Attorneys on Friday afternoon filed a class-action lawsuit seeking to rescind $200 million in investor purchases of Fair
Finance Co. securities and to slap Tim Durham and other company insiders with millions of dollars in punitive damages.
The case, filed in Summit County, Ohio, appears to be the first investor lawsuit filed since the U.S. Attorney's Office alleged in court papers late last month that the business was operating as a Ponzi scheme, using the influx of money from new investors to pay off existing ones.
Attorneys with Maddox Hargett & Caruso of Fishers and David P. Meyer & Associates of Columbus, Ohio, allege that Fair Finance offering circulars provided to prospective investors contained material misrepresentations and omissions.
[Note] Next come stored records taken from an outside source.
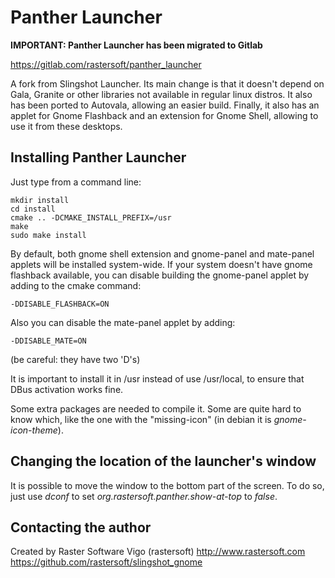 # Panther Launcher

**IMPORTANT: Panther Launcher has been migrated to Gitlab**

https://gitlab.com/rastersoft/panther_launcher

A fork from Slingshot Launcher. Its main change is that it doesn't depend on
Gala, Granite or other libraries not available in regular linux distros. It also
has been ported to Autovala, allowing an easier build. Finally, it also has an
applet for Gnome Flashback and an extension for Gnome Shell, allowing to use
it from these desktops.

## Installing Panther Launcher

Just type from a command line:

    mkdir install
    cd install
    cmake .. -DCMAKE_INSTALL_PREFIX=/usr
    make
    sudo make install

By default, both gnome shell extension and gnome-panel and mate-panel applets
will be installed system-wide. If your system doesn't have gnome flashback
available, you can disable building the gnome-panel applet by adding to the
cmake command:

    -DDISABLE_FLASHBACK=ON

Also you can disable the mate-panel applet by adding:

    -DDISABLE_MATE=ON

(be careful: they have two 'D's)

It is important to install it in /usr instead of use /usr/local, to ensure that
DBus activation works fine.

Some extra packages are needed to compile it. Some are quite hard to know which,
like the one with the "missing-icon" (in debian it is *gnome-icon-theme*).

## Changing the location of the launcher's window

It is possible to move the window to the bottom part of the screen. To do so,
just use *dconf* to set *org.rastersoft.panther.show-at-top* to *false*.

## Contacting the author

Created by Raster Software Vigo (rastersoft) 
http://www.rastersoft.com 
https://github.com/rastersoft/slingshot_gnome 
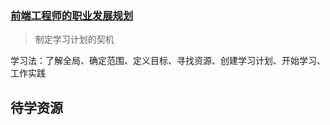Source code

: ### [前端工程师的职业发展规划](https://github.com/f2e-journey/f2e-journey/blob/master/career-planning.md)
  > 制定学习计划的契机

学习法：了解全局、确定范围、定义目标、寻找资源、创建学习计划、开始学习、工作实践

## 待学资源



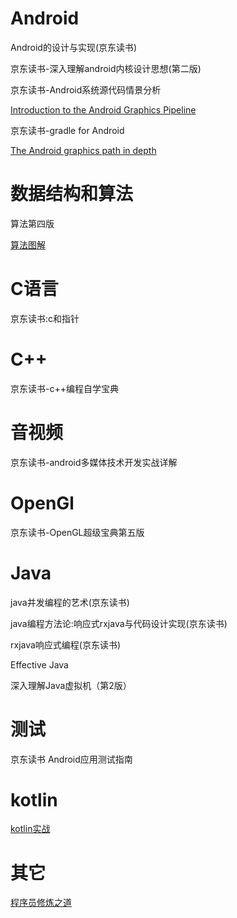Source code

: # Android

Android的设计与实现(京东读书)

京东读书-深入理解android内核设计思想(第二版)

京东读书-Android系统源代码情景分析

[Introduction to the Android Graphics Pipeline](https://mathias-garbe.de/files/introduction-android-graphics.pdf)

京东读书-gradle for Android

[The Android graphics path in depth](https://elinux.org/images/2/2b/Android_graphics_path--chis_simmonds.pdf)

# 数据结构和算法

算法第四版

[算法图解](https://book.douban.com/subject/26979890/)

# C语言

京东读书:c和指针

# C++

京东读书-c++编程自学宝典

# 音视频

京东读书-android多媒体技术开发实战详解

# OpenGl

京东读书-OpenGL超级宝典第五版

# Java

java并发编程的艺术(京东读书)

java编程方法论:响应式rxjava与代码设计实现(京东读书)

rxjava响应式编程(京东读书)

Effective Java

深入理解Java虚拟机（第2版）

# 测试

京东读书 Android应用测试指南

# kotlin

[kotlin实战](https://panxl6.gitbooks.io/kotlin-in-action-in-chinese/content/introduction.html)

# 其它

[程序员修炼之道](https://www.douban.com/doubanapp/dispatch/book/1152111)








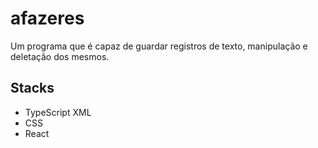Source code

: # afazeres
 Um programa que é capaz de guardar registros de texto, manipulação e deletação dos mesmos. 

## Stacks
- TypeScript XML
- CSS
- React
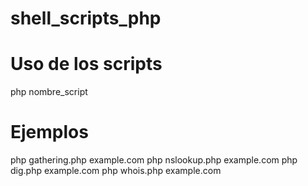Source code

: # shell_scripts_php


# Uso de los scripts

php nombre_script 

# Ejemplos

php gathering.php example.com
php nslookup.php example.com
php dig.php example.com
php whois.php example.com
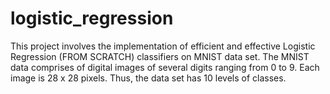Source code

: # logistic_regression
This project involves the implementation of efficient and effective Logistic Regression (FROM SCRATCH) classifiers on MNIST data set. The MNIST data comprises of digital images of several digits ranging from 0 to 9. Each image is 28 x 28 pixels. Thus, the data set has 10 levels of classes.
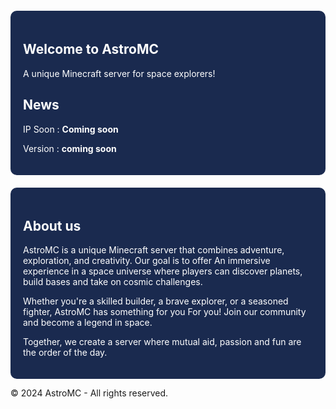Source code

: 
  
<section id="Welcome to AstroMC" style="margin-top: 20px; padding: 20px; background-color: #1a2a4f; border-radius: 10px; color: #ffffff;">
      <h1>Welcome to AstroMC</h1>
        <p>A unique Minecraft server for space explorers!</p>
    </header>
    <main>
        <h2>News</h2>
        <p>IP Soon : <strong>Coming soon</strong></p>
        <p>Version : <strong>coming soon</strong></p>
</section>
<section id="about-us" style="margin-top: 20px; padding: 20px; background-color: #1a2a4f; border-radius: 10px; color: #ffffff;">
    <h2>About us</h2>
    <p>
        AstroMC is a unique Minecraft server that combines adventure, exploration, and creativity. Our goal is to offer 
        An immersive experience in a space universe where players can discover planets, build bases 
        and take on cosmic challenges.
    </p>
    <p>
        Whether you're a skilled builder, a brave explorer, or a seasoned fighter, AstroMC has something for you 
        For you! Join our community and become a legend in space.
    </p>
    <p>
        Together, we create a server where mutual aid, passion and fun are the order of the day.
    </p>
</section>


<footer> <p>&copy; 2024 AstroMC - All rights reserved.</p> </footer> </body> </html>
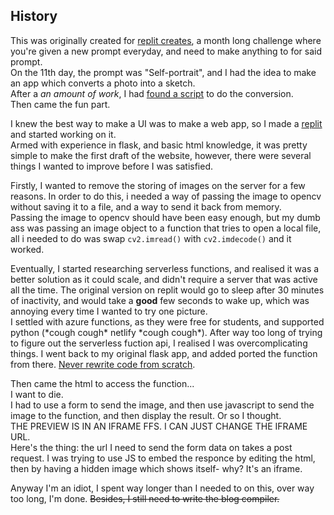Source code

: ## History
This was originally created for [replit creates](https://creates.replit.com/), a month long challenge where you're given a new prompt everyday, and need to make anything to for said prompt.  
On the 11th day, the prompt was "Self-portrait", and I had the idea to make an app which converts a photo into a sketch.  
After a *an amount of work*, I had [found a script](https://python.plainenglish.io/convert-a-photo-to-pencil-sketch-using-python-in-12-lines-of-code-4346426256d4) to do the conversion.  
Then came the fun part.  
  
I knew the best way to make a UI was to make a web app, so I made a [replit](https://replit.com/@nathanmachane/portrait-to-sketch) and started working on it.  
Armed with experience in flask, and basic html knowledge, it was pretty simple to make the first draft of the website, however, there were several things I wanted to improve before I was satisfied. 
  
Firstly, I wanted to remove the storing of images on the server for a few reasons. In order to do this, i needed a way of passing the image to opencv without saving it to a file, and a way to send it back from memory.  
Passing the image to opencv should have been easy enough, but my dumb ass was passing an image object to a function that tries to open a local file, all i needed to do was swap `cv2.imread()` with `cv2.imdecode()` and it worked. 

Eventually, I started researching serverless functions, and realised it was a better solution as it could scale, and didn't require a server that was active all the time. The original version on replit would go to sleep after 30 minutes of inactivity, and would take a **good** few seconds to wake up, which was annoying every time I wanted to try one picture.  
I settled with azure functions, as they were free for students, and supported python (*cough cough\* netlify *cough cough\*). After way too long of trying to figure out the serverless fuction api, I realised I was overcomplicating things. I went back to my original flask app, and added ported the function from there. [Never rewrite code from scratch](https://www.joelonsoftware.com/2000/04/06/things-you-should-never-do-part-i/). 
  
Then came the html to access the function...  
I want to die.  
I had to use a form to send the image, and then use javascript to send the image to the function, and then display the result. Or so I thought.  
THE PREVIEW IS IN AN IFRAME FFS. I CAN JUST CHANGE THE IFRAME URL.  
Here's the thing: the url I need to send the form data on takes a post request. I was trying to use JS to embed the responce by editing the html, then by having a hidden image which shows itself- why? It's an iframe.  

Anyway I'm an idiot, I spent way longer than I needed to on this, over way too long, I'm done. ~~Besides, I still need to write the blog compiler.~~ 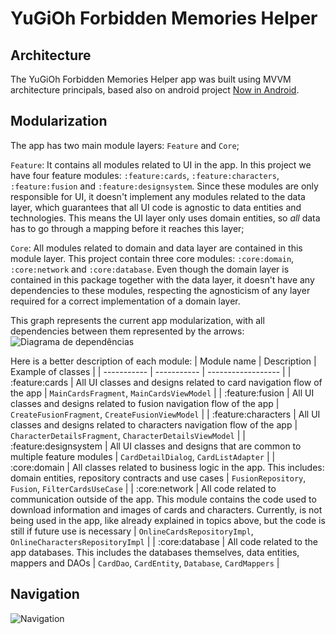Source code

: # YuGiOh Forbidden Memories Helper

## Architecture
The YuGiOh Forbidden Memories Helper app was built using MVVM architecture principals, based also on android project [Now in Android](https://github.com/android/nowinandroid). 

## Modularization
The app has two main module layers: `Feature` and `Core`;

`Feature`: It contains all modules related to UI in the app. In this project we have four feature modules: `:feature:cards`, `:feature:characters`, `:feature:fusion` and `:feature:designsystem`. Since these modules are only responsible for UI, it doesn't implement any modules related to the data layer, which guarantees that all UI code is agnostic to data entities and technologies. This means the UI layer only uses domain entities, so *all* data has to go through a mapping before it reaches this layer;

`Core`: All modules related to domain and data layer are contained in this module layer. This project contain three core modules: `:core:domain`, `:core:network` and `:core:database`. Even though the domain layer is contained in this package together with the data layer, it doesn't have any dependencies to these modules, respecting the agnosticism of any layer required for a correct implementation of a domain layer. 

This graph represents the current app modularization, with all dependencies between them represented by the arrows:
![Diagrama de dependências](https://github.com/FabioBrum/yugioh-forbidden-memories-helper/assets/49159226/b41497e7-d588-431c-aeab-af927793218b)

Here is a better description of each module:
| Module name | Description | Example of classes |
| ----------- | ----------- | ------------------ |
| :feature:cards | All UI classes and designs related to card navigation flow of the app | `MainCardsFragment`, `MainCardsViewModel` |
| :feature:fusion | All UI classes and designs related to fusion navigation flow of the app | `CreateFusionFragment`, `CreateFusionViewModel` |
| :feature:characters | All UI classes and designs related to characters navigation flow of the app | `CharacterDetailsFragment`, `CharacterDetailsViewModel` |
| :feature:designsystem | All UI classes and designs that are common to multiple feature modules | `CardDetailDialog`, `CardListAdapter` |
| :core:domain | All classes related to business logic in the app. This includes: domain entities, repository contracts and use cases | `FusionRepository`, `Fusion`, `FilterCardsUseCase` |
| :core:network | All code related to communication outside of the app. This module contains the code used to download information and images of cards and characters. Currently, is not being used in the app, like already explained in topics above, but the code is still if future use is necessary | `OnlineCardsRepositoryImpl`, `OnlineCharactersRepositoryImpl` |
| :core:database | All code related to the app databases. This includes the databases themselves, data entities, mappers and DAOs | `CardDao`, `CardEntity`, `Database`, `CardMappers` |

## Navigation
![Navigation](https://github.com/FabioBrum/yugioh-forbidden-memories-helper/assets/49159226/75bb1d94-2a32-4bec-837a-30424be46112)

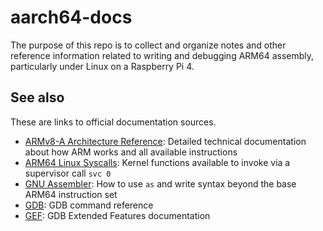 # aarch64-docs

The purpose of this repo is to collect and organize notes and other reference information related to writing and debugging ARM64 assembly, particularly under Linux on a Raspberry Pi 4.

## See also
These are links to official documentation sources.
* [ARMv8-A Architecture Reference](https://developer.arm.com/documentation/ddi0487/gb/): Detailed technical documentation about how ARM works and all available instructions
* [ARM64 Linux Syscalls](https://arm64.syscall.sh/): Kernel functions available to invoke via a supervisor call `svc 0`
* [GNU Assembler](https://sourceware.org/binutils/docs/as.html): How to use `as` and write syntax beyond the base ARM64 instruction set
* [GDB](https://visualgdb.com/gdbreference/commands/): GDB command reference
* [GEF](https://gef.readthedocs.io/en/latest/): GDB Extended Features documentation
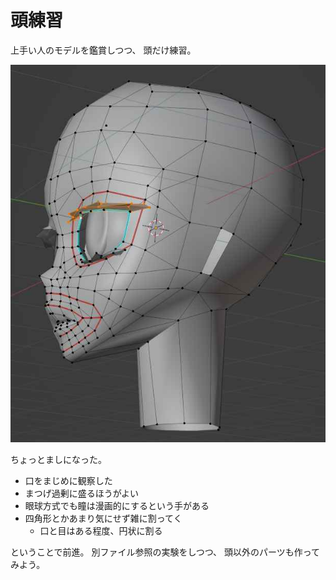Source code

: # 頭練習

上手い人のモデルを鑑賞しつつ、
頭だけ練習。

![head2](./head2.jpg)

ちょっとましになった。

- 口をまじめに観察した
- まつげ過剰に盛るほうがよい
- 眼球方式でも瞳は漫画的にするという手がある
- 四角形とかあまり気にせず雑に割ってく
  - 口と目はある程度、円状に割る

ということで前進。
別ファイル参照の実験をしつつ、
頭以外のパーツも作ってみよう。
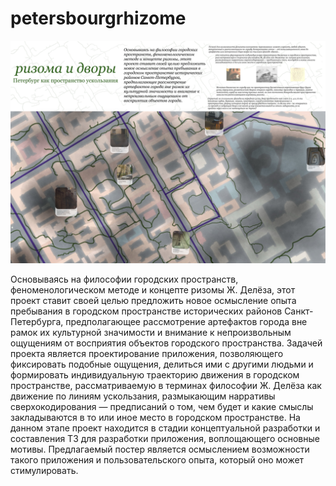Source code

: # petersbourgrhizome

![постер](poster_bad_resolution.jpg)

Основываясь на философии городских пространств, феноменологическом методе и концепте ризомы Ж. Делёза, этот проект ставит своей целью предложить новое осмысление опыта пребывания в городском пространстве исторических районов Санкт-Петербурга, предполагающее рассмотрение артефактов города вне рамок их культурной значимости и внимание к непроизвольным ощущениям от восприятия объектов городского пространства. Задачей проекта является проектирование приложения, позволяющего фиксировать подобные ощущения, делиться ими с другими людьми и формировать индивидуальную траекторию движения в городском пространстве, рассматриваемую в терминах философии Ж. Делёза как движение по линиям ускользания, размыкающим нарративы сверхокодирования — предписаний о том, чем будет и какие смыслы закладываются в то или иное место в городском пространстве.
На данном этапе проект находится в стадии концептуальной разработки и составления ТЗ для разработки приложения, воплощающего основные мотивы. Предлагаемый постер является осмыслением возможности такого приложения и пользовательского опыта, который оно может стимулировать. 
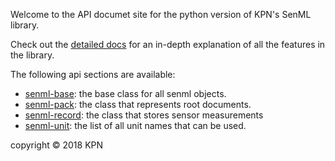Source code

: Welcome to the API documet site for the python version of KPN's SenML library.

Check out the [detailed docs](https://kpn-iot.github.io/senml-library/) for an in-depth explanation of all the features in the library.
 
The following api sections are available:

- [senml-base](./senml_base): the base class for all senml objects.
- [senml-pack](./senml-pack): the class that represents root documents.
- [senml-record](./senml-record): the class that stores sensor measurements
- [senml-unit](./senml-unit): the list of all unit names that can be used.



copyright © 2018 KPN 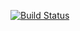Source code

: [![Build Status](https://travis-ci.com/joe223/CI-IN-ACTION.svg?branch=master)](https://travis-ci.com/joe223/CI-IN-ACTION)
They also charge that insiders breached their fiduciary duty to investors, and unjustly enriched themselves.
The suit alleges that Durham and co-owner Jim Cochran have used Fair like a personal bank since buying it in 2002, pulling tens of millions of dollars out in the form of related-party loans. Fair, which was founded in 1934 and historically made money by purchasing customer-finance contracts, obscured the fundamental change in its business in the offering circulars, the suit alleges. Fair Finance used "a tangled web of financial transactions to conceal the withdrawal of the funds ... for their own enrichment.," according to the suit.
"Upon buying the company, the two out-of-state owners promoted the same values and business models to deceive investors into investing tens of millions of dollars of their hard-earned life savings in the company even though the new owners had no intention of continuing to operate the business as the Fair family had for so many years."
Investors, who were required to be Ohio residents, purchased investment certificates, ranging in term from six months to two years, that paid interest rates substantially higher than those for certificates of deposit. But unlike CDs, the securities have no government guarantee if Fair fails to pay.
Fair Finance has not reopened since FBI agents on Nov. 24 executed search warrants and seized records at Durham's Indianapolis office and at Fair's headquarters.
The company has not been able to sell additional investment certificates since that afternoon, when a registration granted in July 2008 expired. The company has sought permission to sell an additional $250 million in investment certificates, but the Ohio Department of Commerce's Division of Securities has balked, saying the company would have to satisfactorily address a long list of questions first.
IBJ reported in an investigative story in late October that Durham and related parties have taken out more than $168 million in related-party loans, with some of the money flowing to Durham-controlled businesses that struggled or failed. Records also show money was used for personal items, including real estate and artwork.
John Tompkins, an attorney for Durham, has said his client does not believe he has done anything wrong.